В конце концов, он так устал.
— Я не знаю, как…
— Ты голоден?
— Нет.
— Тогда заткнись и поцелуй меня, болван.
От такого предложения он не сумел отказаться. Как только их губы соприкоснулись, его усталость отступила, Нет, она не исчезла, лишь ушла в тень, чтобы понаблюдать за дальнейшим развитием событий. Первый поцелуй был нежным, у Октавиана вдруг возникло ощущение, что энергия покидает его тело, но вскоре он почувствовал себя великолепно.
Потом его язык прикоснулся к ее языку, и Меган ощутила остроту зубов Питера. По ее телу прошла едва заметная дрожь, и она плотно сдвинула колени. Меган была одета лишь в ночную рубашку и трусики, сверху она накинула халатик. Халат слегка распахнулся, открыв повязку на руке, скрывавшую следы зубов Дженет. Питер нежно провел ладонью по груди Меган, а она принялась быстро расстегивать его рубашку.
В этот момент в купе постучали. Не в дверь.
Питером и Меган овладел ужас, смешанный с яростным гневом, а ведь еще мгновение назад им казалось, что они навсегда забыли эти чувства. Оба вскочили и выглянули в окно, Меган окала маленькие кулачки, готовясь к схватке, Питер загородил ее собой.
Ни Питер, ни Меган никогда прежде не видели человека за окном, но он показался им знакомым.
Они все смотрели на незваного гостя, а тот смущенно улыбнулся и медленно, настойчиво постучал еще раз. В конце концов он махнул рукой и приподнял брови, словно хотел сказать: «Ну, чего вы ждете?»

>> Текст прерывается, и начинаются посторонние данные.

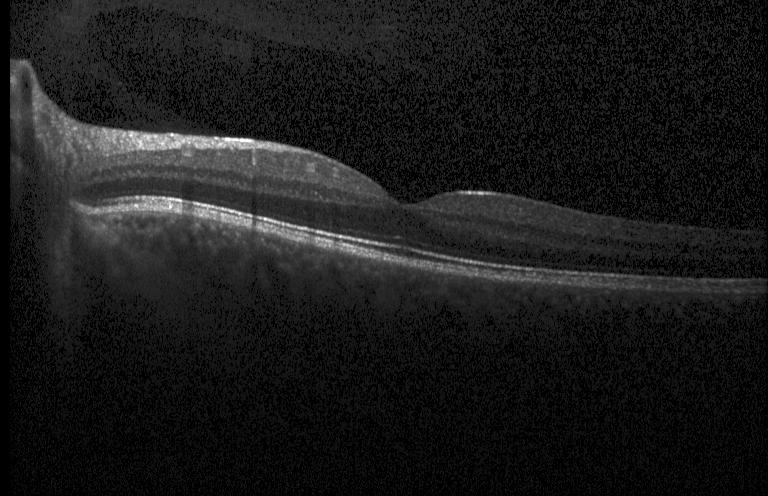
Macular scan. SD-OCT. Heidelberg Spectralis. Retinal OCT cross-section.
Impression: no CNV, DME, or drusen.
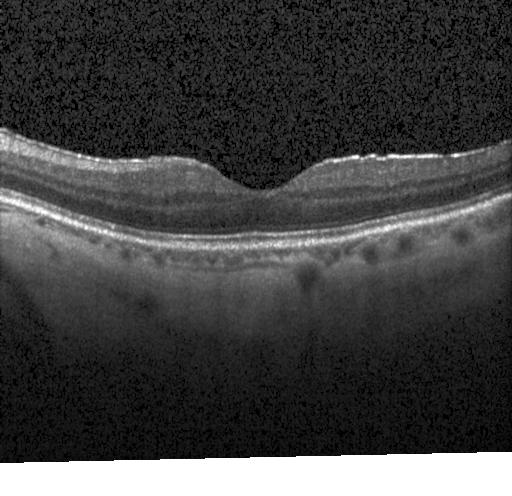 Retinal OCT B-scan; horizontal scan through the fovea. Impression: no evidence of choroidal neovascularization, diabetic macular edema, or drusen.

Питер осторожно подошел к окну.
— Я собираюсь впустить его, — сказал он.
— А у нас есть варианты? — проворчала Меган. — Не думаю, что колдуны стучат перед тем, как войти.

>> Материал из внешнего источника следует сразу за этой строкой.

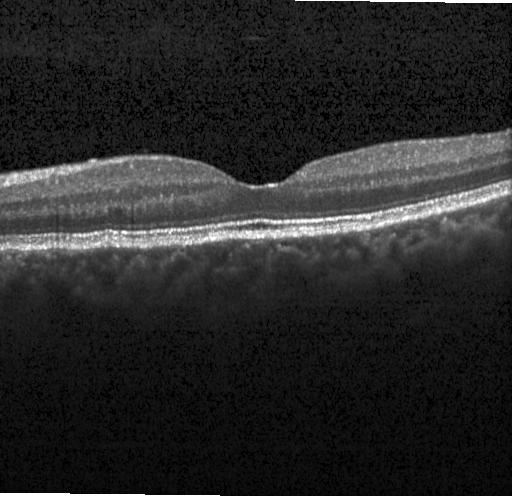 Macular OCT: no evidence of CNV, DME, or drusen.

Незваный гость легко проник в открытое окно: Питер и Меган отошли назад, встав так, что портфель оказался у них за спиной. На лице у гостя появилась такая улыбка, будто он только что узнал Питера.
— Никифор Драгазес! — воскликнул гость. — Рад с вами познакомиться.
Анни Оукли (1860–1926) — американка, известная своей меткой стрельбой.